Ben didn’t know quite how to answer that so he remained silent.
“Your mother must be thrilled to have you back in town, even if it’s only for a few weeks.”
The band of tension around his shoulders seemed to ratchet a notch tighter. “I haven’t had the chance to tell her,” he said curtly. “I don’t believe she’s around, anyway. Last I heard she was going to Tuscany.”
He should have called her, anyway. The moment he gave in and agreed to come to town on this assignment, he should have dropped her an email. Technically, Lydia lived in Shelter Springs—well, she had a condo there anyway, purchased after Big Joe died, but she lived there only in the summer months.
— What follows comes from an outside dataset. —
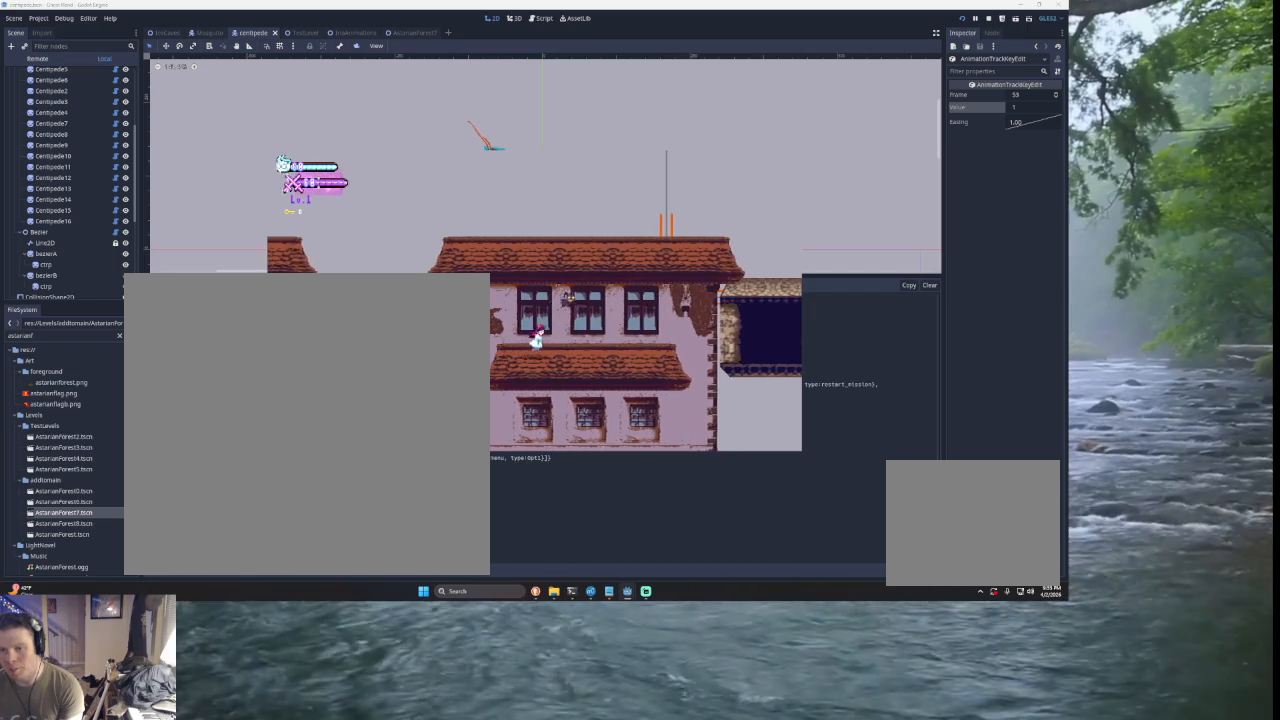
{"buttons": [], "left_stick": "right", "right_stick": "center", "events": []}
Most of the time, she lived in the San Diego area, near one of her sisters, where she had moved after the divorce.
He wasn’t estranged from his mother. They spoke on the phone or emailed weekly but theirs was a strained relationship.
Though he might tell himself he was over the past, he could never quite forgive his mother for the choices she made and he supposed that was the reason he preferred a casual, superficial relationship between them. Over the years, she had given up trying to forge a closer bond.
Dr. Warrick gave him a long, thoughtful look. “Shelter Springs is only a ten-minute drive, son. If she’s in town, I’m sure she would love to see you.”
He didn’t want to be rude to the man but he also didn’t particularly care to discuss with him the complicated relationship he and his mother shared. Especially not in a crowded diner.
“I’m sure you’re right,” he said in a noncommittal way.
The doctor seemed to sense he had overstepped. He gave a kindly smile and stood up.